A Roma c’è una pressione particolare? “Il modo in cui Roma vive le vicende della squadra è diverso da Milano. La squadra è quasi sempre stata gestita da romani tifosi ed è emersa questa incapacità di separare i ruoli. Allora tutta la Roma lavorava a Trigoria, dove si allenava la squadra e usciva sempre qualche storia che diventava di dominio pubblico. La pressione è sempre stata grandissima e io ho cercato di portare un pensiero che guardasse fuori dal raccordo anulare. Roma è una società storica, anche se non ha vinto quanto avrebbe potuto, e ho cercato di portare un pensiero diverso. Poi sono arrivato in una situazione particolare, con una socetà distante, nell’ultimo anno di Totti e Spalletti. La prima stagione è stata complessa, gestire l’addio di Totti, il suo ingresso in società, il cambio allenatore, le varie frizioni e l’arrivo di Monchi. La stagione 2017-2018 è stata giocata al massimo delle possibilità, con la semifinale di Champions e ottimi risultati economci. Abbiamo portato la Roma a essere influente e rilevante, poi però quando c’è un’azionista bisogna seguire i suoi dettami e quando non sei d’accordo devi andare via. Nei due anni a Roma comunque ho imparato tanto, anche dai miei errori e ne ho fatti. Forse mi sono fidato troppo delle persone che ho trovato, non ho fatto una mia squadra. Tutte considerazioni che sono facili da fare a posteriori”.

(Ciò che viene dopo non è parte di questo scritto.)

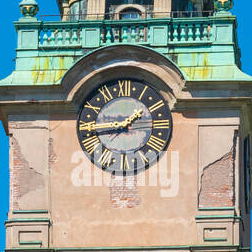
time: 1:45
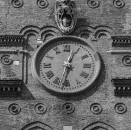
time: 12:32
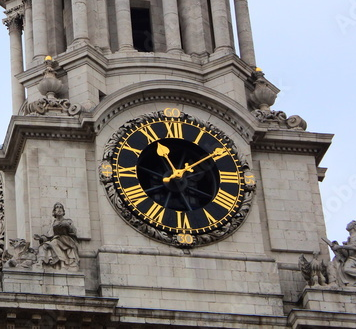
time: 1:56
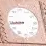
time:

Sulla responsabilità delle emozioni delle persone… “Spesso si sottovaluta che quando si lavora in un club è diverso. Hai sempre a che fare con le persone, ma un conto è avere a che fare con impiegati e operai, un altro con giocatori e allenatori che sono sempre sotto pressione.La peculiarità del calcio è che hai la responsabilità delle emozioni delle persone. Una volta Virginia Raggi mi disse che lì al comune quando la Roma vinceva tutti lavoravano bene il lunedì, ma quando perdeva c’era uno scoramente generale e un incremento delle assenze. Una passione così non c’è da altre parti”.